|SLUG: 2-274592 Marines / Osprey (L only)||DATE:||NOTE NUMBER:|
TITLE=MARINES / OSPREY (L ONLY)
INTRO: The U-S Marine Corps says faults in the hydraulic system and with on-board computer software caused last December's fatal crash of an Osprey tilt-rotor aircraft. V-O-A Correspondent Alex Belida reports from the Pentagon.
TEXT: Four Marines died in the crash, including two of the Corps' most experienced Osprey pilots. It was the second fatal crash of the revolutionary tilt-rotor aircraft last year, following an April incident that claimed the lives of 19 Marines.

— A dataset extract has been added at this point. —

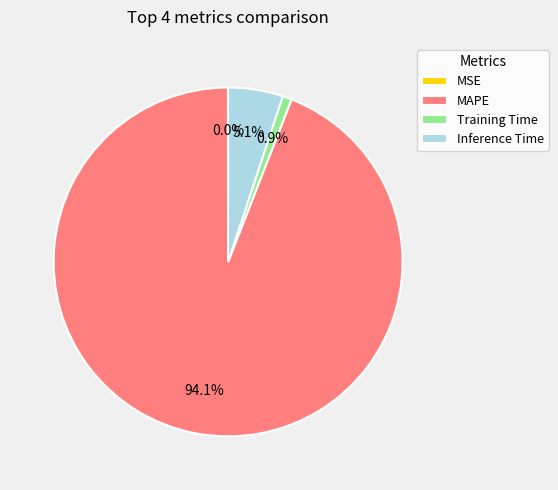

Does MAPE account for over 50% of the chart?

Yes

Marine Major General Martin Berndt says that after a thorough investigation, officials have determined the crew was not at fault in the December tragedy.
/// BERNDT ACTUALITY ///
The mishap resulted from a hydraulic system failure compounded by a computer software anomaly. The aircrew reacted immediately and correctly to the in-flight emergency, as they were trained to do. We consider them to be without fault in this tragedy.
/// END ACTUALITY ///
General Berndt acknowledges that the hydraulic problem - involving the chafing and rupture of hydraulic lines - is one that officials have been aware of since June of 1999. He says the Marine Corps is now recommending a comprehensive review and possible redesign of the hydraulic system to prevent future failures.
As for the software problem, the general says officials will conduct a comprehensive review of the aircraft's entire computer control system to identify what he says could be design deficiencies.

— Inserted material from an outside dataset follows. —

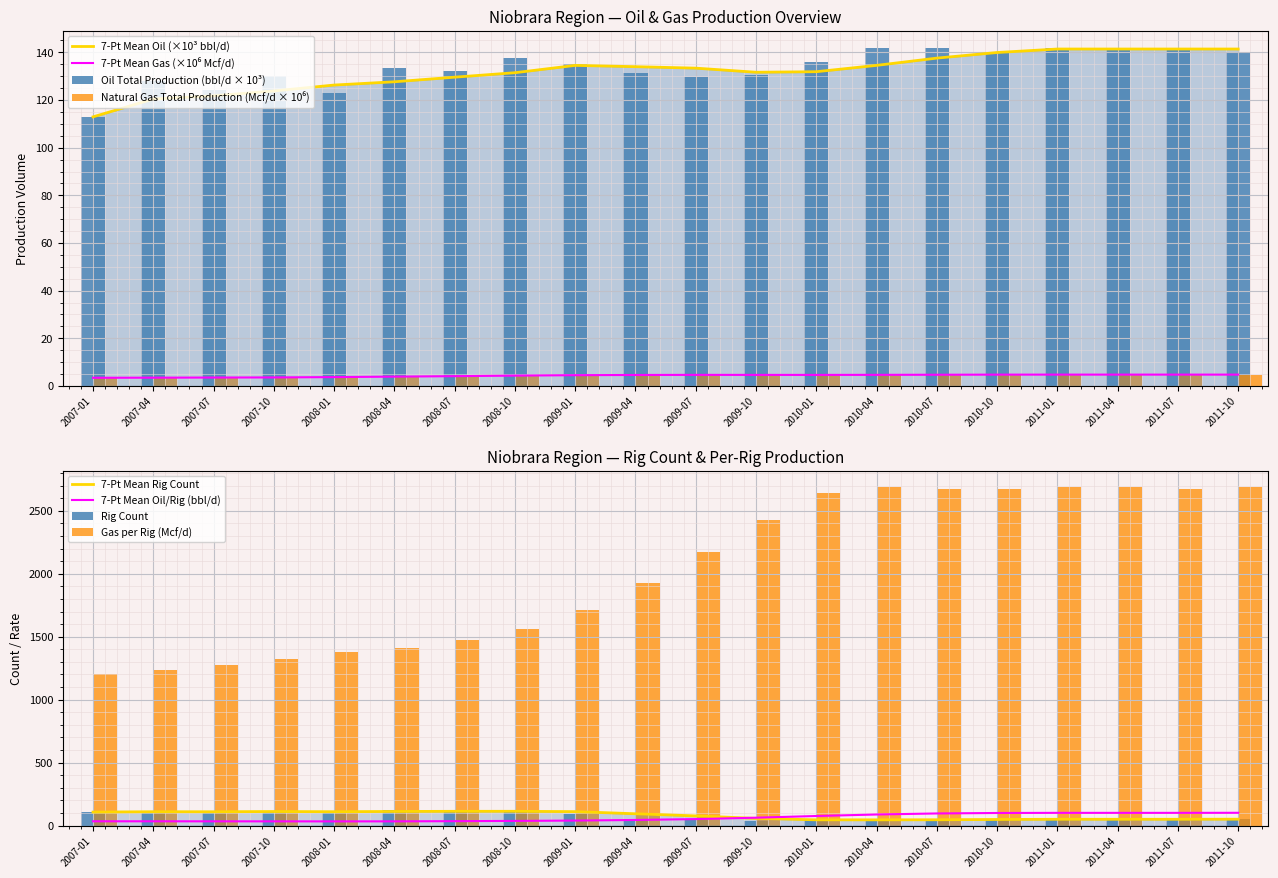

At how many categories does at least one series exceed 1792?

11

The Marine Corps wants to buy more than 300 Ospreys, which can take off and land like helicopters but fly like conventional airplanes once airborne. The aircraft is capable of flying longer missions with a greater cargo or personnel capacity than the Marines' current aging fleet of helicopters.
But the small fleet of Ospreys already in service for test purposes has been grounded since last December's crash. The controversy surrounding the ill-fated aircraft has been compounded in recent months by charges that maintenance records for Ospreys have been falsified.
The Pentagon has delayed the decision on whether to proceed with full-scale production of the aircraft.